The completion of the viaduct had been promised for 1907 but all of the above meant that the line was not completed until 1913, or, if you believe the Michelin "Guide Vert de Québec Third Edition of 1999", 198312, which makes it the slowest construction project the world has ever known - something which tells us, if it tells us anything at all, that money spent on a good poof reader is seldom watsed.
But the rush to build the viaduct was completely in vain, and the delays in its completion counted for nothing. Trains travelling over the Tracel de Cap Rouge depended upon the big Pont de Québec for part of their journey, and this bridge was being built at the same time. However, 2 major construction disasters put back the completion of the Pont de Québec until 1917.
Probably the saddest part of the story was that Charles Hays never lived to see his dream come true. Having travelled to Europe on a fund-raising expedition, he booked his return journey to North America in April 1912 on the Titanic, and that was that.
Walking down alongside the railway line to the headland back there, I had noticed several piles of rubble, stones and bricks as if there had at one time been some important buildings there. Nevertheless, I didn't pay very much attention to them at the time.
It wasn't until later that I discovered that this headland had been the site of Ravenscliff, the famous mansion of George Moore Fairchild, author and patron of the arts. The property, known previously by a couple of other names, had always been the centre of some of the upper-crust social life but under the ownership of Fairchild, who had made his fortune in finance, all kinds of literary and artistic people came to stay at the property.
All that came to an end however in 1905 when the land was purchased for railway purposes. The embankment that leads up to the viaduct has been built squarely over the site of the house. The ruins that I had seen were formerly the stables and the track that I had been following may well have been the remains of the path that led down to the back of the house.
By lunchtime the wind had dropped considerably, the day was bright and sunny and it really was a pleasure to be out. It certainly made me feel so much better and so I went for a walk in the park that was up here.

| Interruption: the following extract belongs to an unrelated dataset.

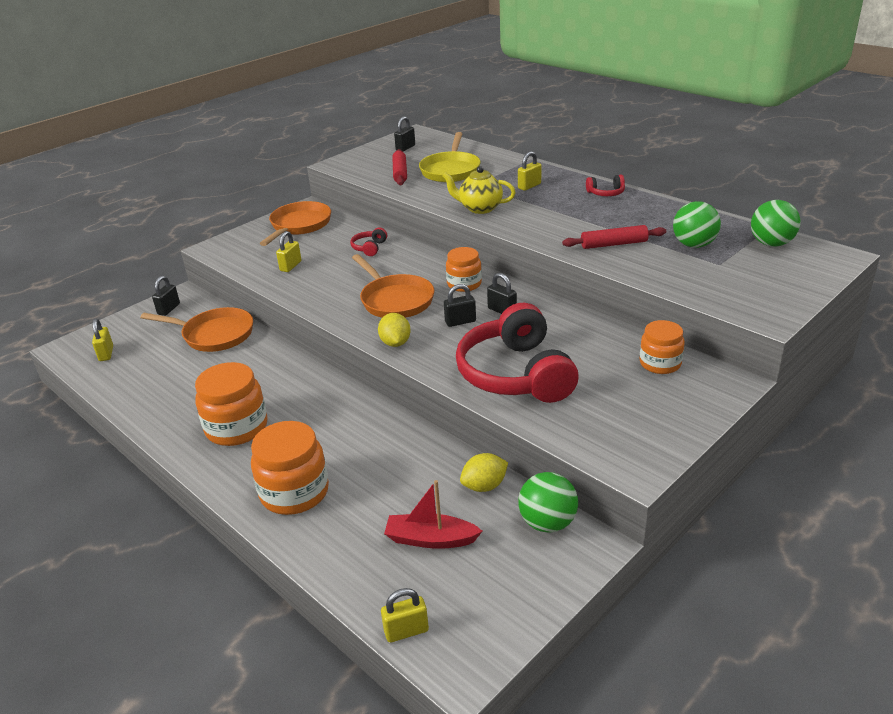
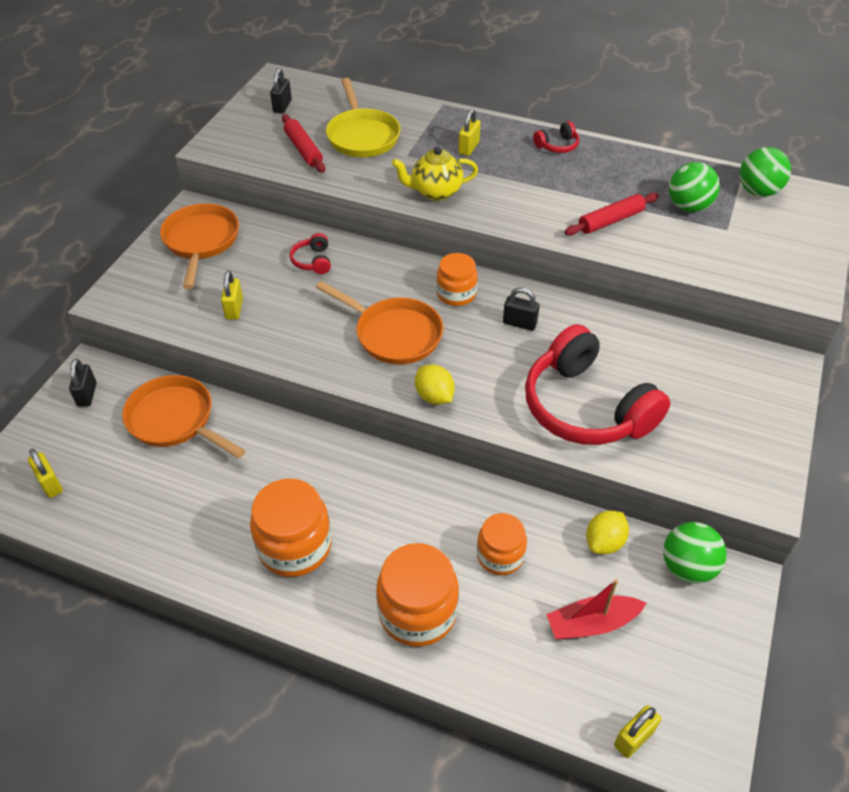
camera: 25 degrees left, 15 degrees up
orange pan [140,307,253,352] -> orange pan turned 135 degrees counterclockwise [122,375,246,458]
black padlock [444,284,476,327] -> none
orange jar [640,320,685,374] -> orange jar moved to [477,513,527,575]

First thing that I came to was a bridge that went over a long depression here - the kind of depression that has "railway" written all over it.
There's a path down there as you can see and so I followed it for as far as I could but it simply petered out. Hardly surprising really, because we came to the cliff-edge and there was nowhere else for it to go.
Looking the other way and peering through the trees - wasn't it a good idea to come here in the early spring before all of the leaves grew on the trees - you can see the railway line in the distance heading off towards the viaduct.
You'll also notice that the depression seems to widen out just a little further along there, and so that gave me a clue as to what this depression is all about. I don't know the technical term for it but it's what is commonly known as a Y siding. A train will pull into here from one direction via one branch of the Y, reverse back out to the main line down the other branch, and then head off back in the direction from whence it came.
It's how you would turn a locomotive round when you have no turntable handy.
As I'm walking back to the car, I hear the horn of a diesel locomotive. That can only mean that there's a train approaching the viaduct and I'm not there to see it.
I can move quite quickly when I need to, but not quickly enough, unfortunately, because it beats me hands-down and is gone by the time that I make it back. GRRRRRR!
That was a depressing note on which to leave Cap Rouge, wasn't it? It had been quite a pleasant couple of hours all around here and I had really enjoyed my visit in 2012 but to miss the train in 2013 - what can I say?